START SELECTED PASSAGE

To counteract stipulation, additional examples must follow the initial-teaching sequence. Following the learner’s successful performance with the sequence that teaches slanted, for instance, the learner would be shown that slanted applies to hills, streets, floors, walls, and other objects. Following the presentation of suspended, the learner would be systematically exposed to a variety of suspended objects.

Stipulation of the type that occurs in initial-teaching sequences is not serious if additional examples are presented immediately after the initial teaching sequence has been presented. The longer the learner deals only with the examples shown in the original setup, the greater the probability that the learner will learn the stipulation.

It’s a shame, I think, that more educators are not exposed to this work in college. It’s a shame, too, that Engelmann’s own commercial work has come to represent the theory in full flower—unjustly, I believe. Theory of Instruction could be much more than what it is sold to be, to antagonists and protagonists alike.

END SELECTED PASSAGE
START INFORMATION PROVIDED

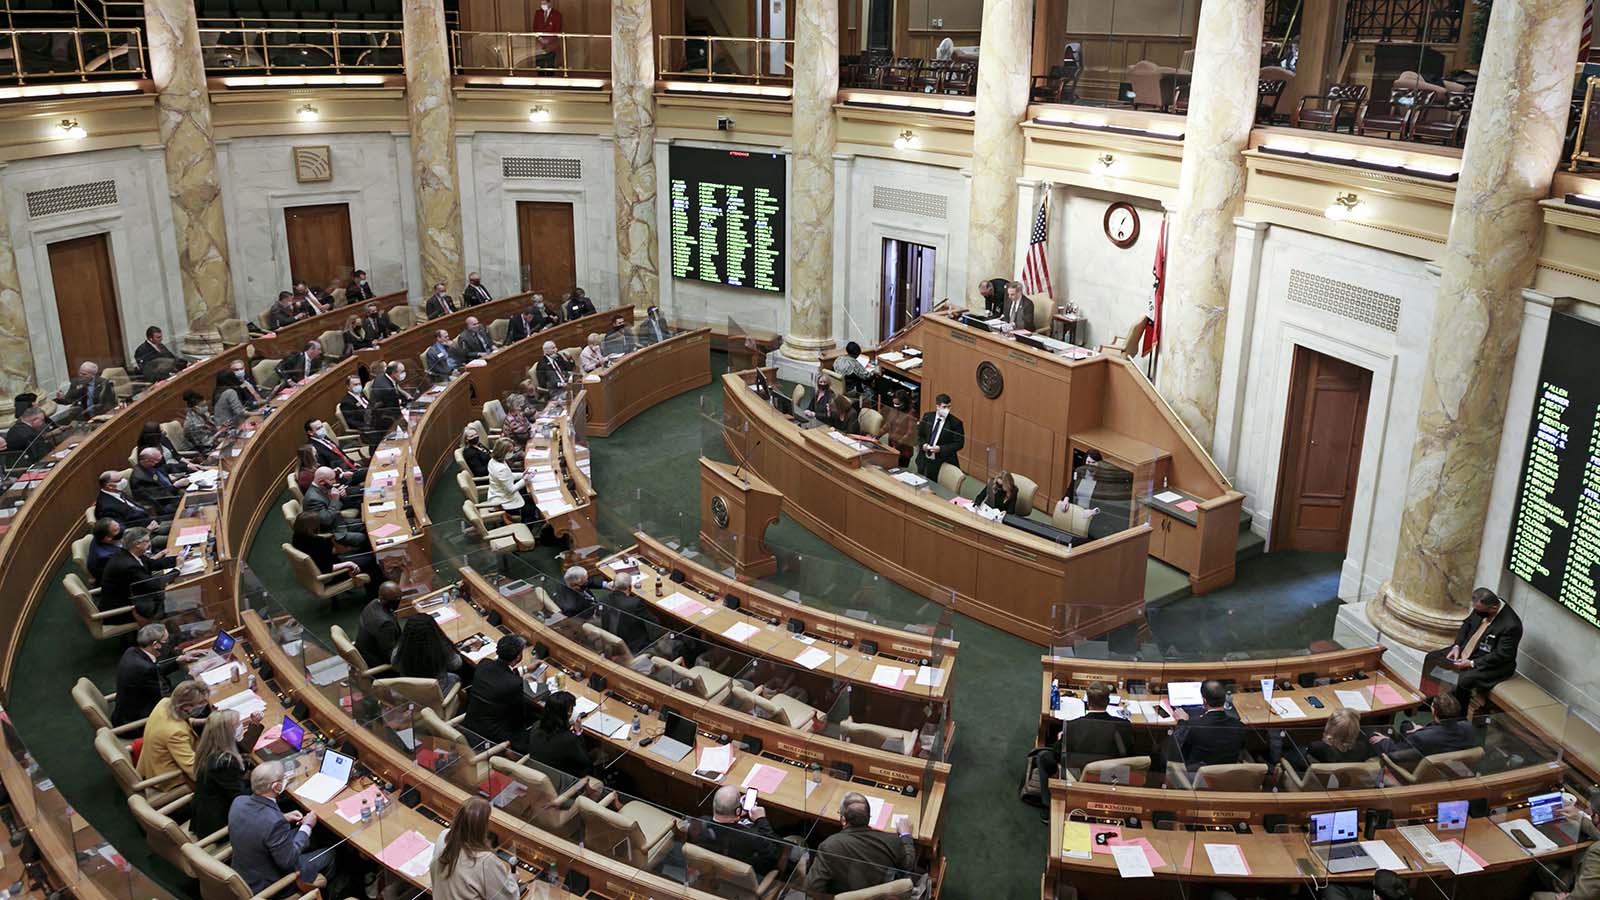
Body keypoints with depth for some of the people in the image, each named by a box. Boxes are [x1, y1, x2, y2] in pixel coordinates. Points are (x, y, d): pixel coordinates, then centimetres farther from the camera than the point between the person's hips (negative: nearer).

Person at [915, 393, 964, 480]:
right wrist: (923, 444, -6)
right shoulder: (927, 417, 3)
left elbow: (959, 443, -10)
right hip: (924, 461, 4)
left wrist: (941, 449, -19)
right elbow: (920, 435, 15)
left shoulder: (955, 423, -10)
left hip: (943, 463, -4)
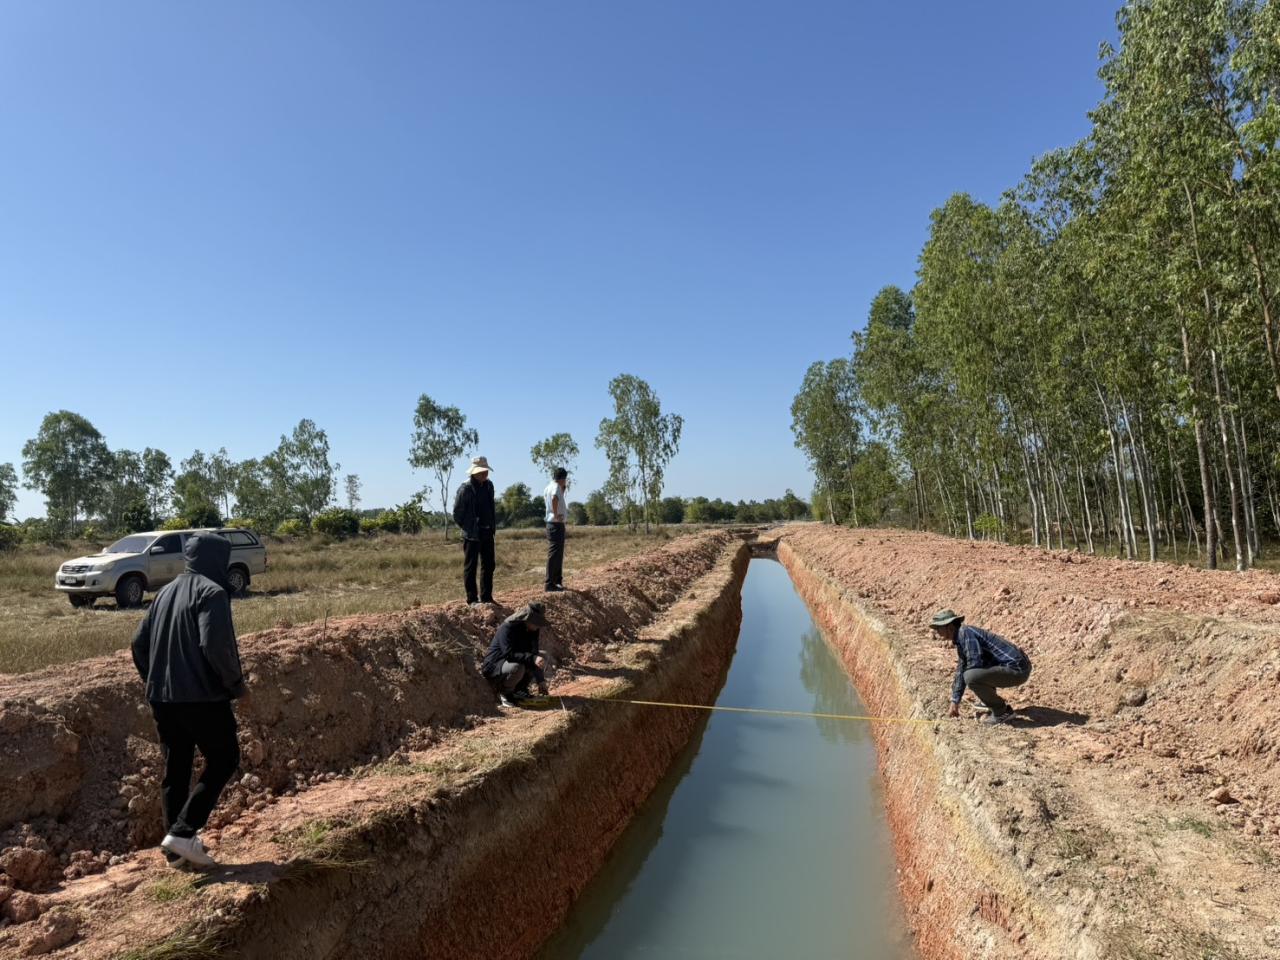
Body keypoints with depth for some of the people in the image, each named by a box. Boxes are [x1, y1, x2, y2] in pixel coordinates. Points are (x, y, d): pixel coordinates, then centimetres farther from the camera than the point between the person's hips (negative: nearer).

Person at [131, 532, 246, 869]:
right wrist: (236, 683, -11)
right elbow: (215, 645, -24)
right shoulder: (212, 592, -13)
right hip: (202, 697, -8)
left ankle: (176, 849, 21)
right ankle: (183, 832, -2)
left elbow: (139, 643, 15)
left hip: (162, 698, 8)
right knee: (223, 760, 7)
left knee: (175, 769, 14)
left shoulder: (165, 592, 13)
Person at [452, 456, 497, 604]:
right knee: (470, 566, 2)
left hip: (488, 533, 7)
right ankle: (472, 599, 9)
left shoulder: (488, 486, 6)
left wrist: (493, 524, 14)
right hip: (472, 535, -7)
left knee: (488, 566, 12)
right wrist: (467, 527, -3)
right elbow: (457, 513, -10)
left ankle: (486, 597, 22)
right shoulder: (465, 489, -15)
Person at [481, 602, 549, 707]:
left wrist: (541, 681, -8)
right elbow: (509, 654, -37)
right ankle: (504, 693, -9)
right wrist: (533, 659, -48)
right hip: (494, 666, -8)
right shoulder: (507, 628, -26)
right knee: (517, 667, -37)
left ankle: (520, 688, 4)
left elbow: (533, 653, -3)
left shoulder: (532, 629, -3)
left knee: (542, 658, -3)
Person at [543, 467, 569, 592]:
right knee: (554, 554, -8)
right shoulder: (556, 487, -15)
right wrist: (556, 515, -27)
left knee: (558, 554, 16)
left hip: (553, 524, 10)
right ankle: (550, 584, -6)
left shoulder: (549, 486, 13)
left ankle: (557, 581, 24)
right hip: (556, 524, -10)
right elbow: (554, 498, -38)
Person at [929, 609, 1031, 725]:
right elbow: (961, 671, 21)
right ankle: (994, 702, 22)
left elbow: (975, 665, -24)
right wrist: (955, 703, 22)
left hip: (1017, 670, -10)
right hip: (1015, 667, 10)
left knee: (971, 676, -27)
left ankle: (1002, 711, -7)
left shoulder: (965, 632, -15)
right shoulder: (960, 638, 14)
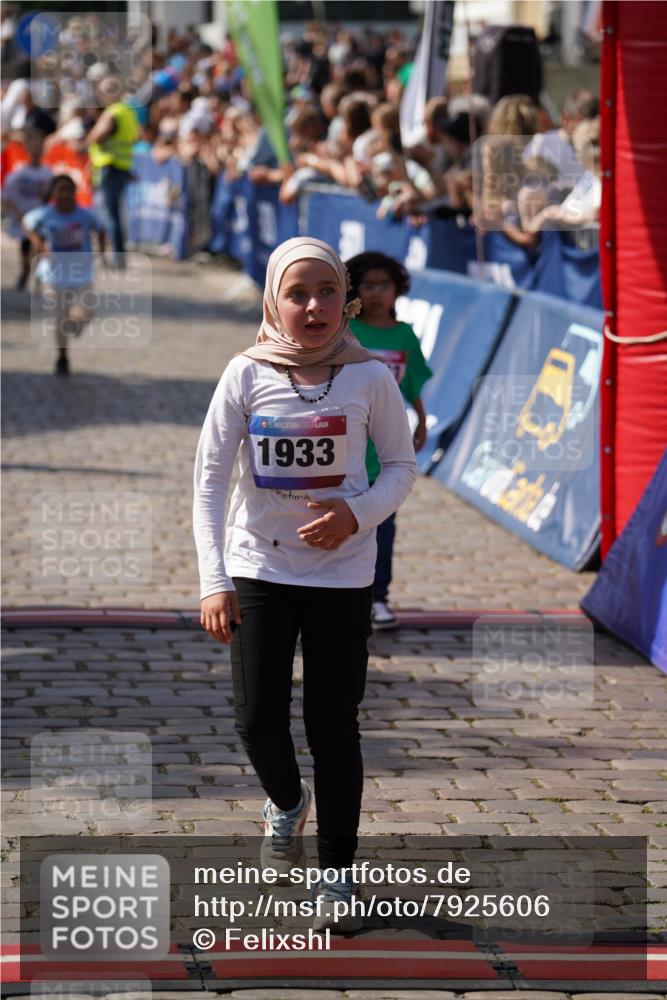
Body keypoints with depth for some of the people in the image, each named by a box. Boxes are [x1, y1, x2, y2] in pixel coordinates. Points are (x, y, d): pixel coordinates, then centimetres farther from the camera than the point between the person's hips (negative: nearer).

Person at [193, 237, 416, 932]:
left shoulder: (368, 377, -7)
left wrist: (359, 514, -16)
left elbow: (401, 465, 4)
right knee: (257, 716, -4)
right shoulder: (247, 374, -9)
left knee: (333, 724, -1)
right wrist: (213, 581, -15)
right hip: (259, 567, 0)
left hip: (341, 571, 0)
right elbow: (210, 475, -8)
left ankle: (337, 870, 14)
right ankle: (285, 799, 31)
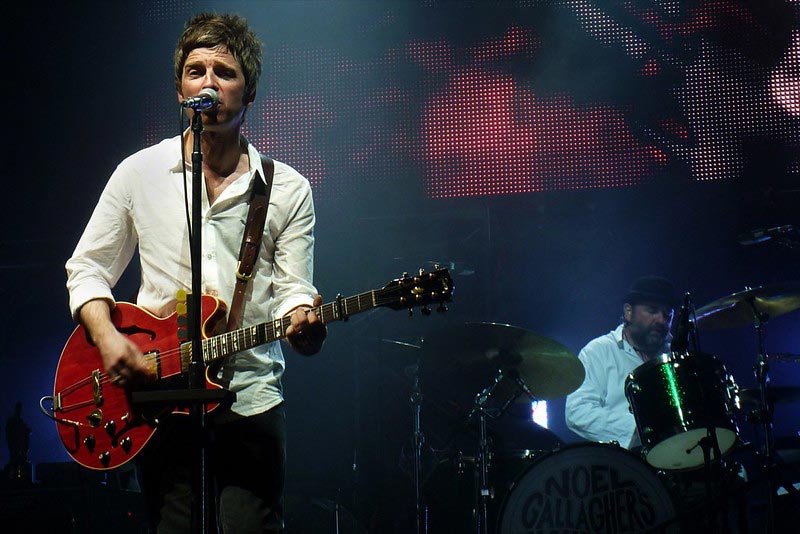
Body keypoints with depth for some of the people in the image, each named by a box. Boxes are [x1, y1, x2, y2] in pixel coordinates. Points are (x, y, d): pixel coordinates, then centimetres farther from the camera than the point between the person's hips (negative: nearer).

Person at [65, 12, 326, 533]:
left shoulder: (288, 190, 5)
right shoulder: (140, 173, 6)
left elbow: (293, 289, 1)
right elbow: (86, 268, 11)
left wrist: (304, 323, -23)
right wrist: (108, 337, -7)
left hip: (252, 398, 0)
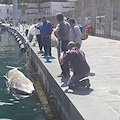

END INFORMATION PROVIDED

WHAT YOU NEED TO DO:
Write the next part of the passage on stipulation and Engelmann's Theory of Instruction, continuing from its final sentence.

RESULT FOR THIS EXERCISE:
Update (07.13): It’s worth mentioning that, insofar as the problem of stipulation can be characterized as a student’s dependence on teacher input for thinking, complexity and confusion can be even more successful at creating cognitive dependence than monotony and hyper-simplicity. When students—or adults—are in a constant state of confusion, they may learn, incidentally, that the world, either at the moment or in general, is unpredictable and incommensurate with their own attempts at understanding. In such cases, even the unfounded opinions of authority figures will provide relief.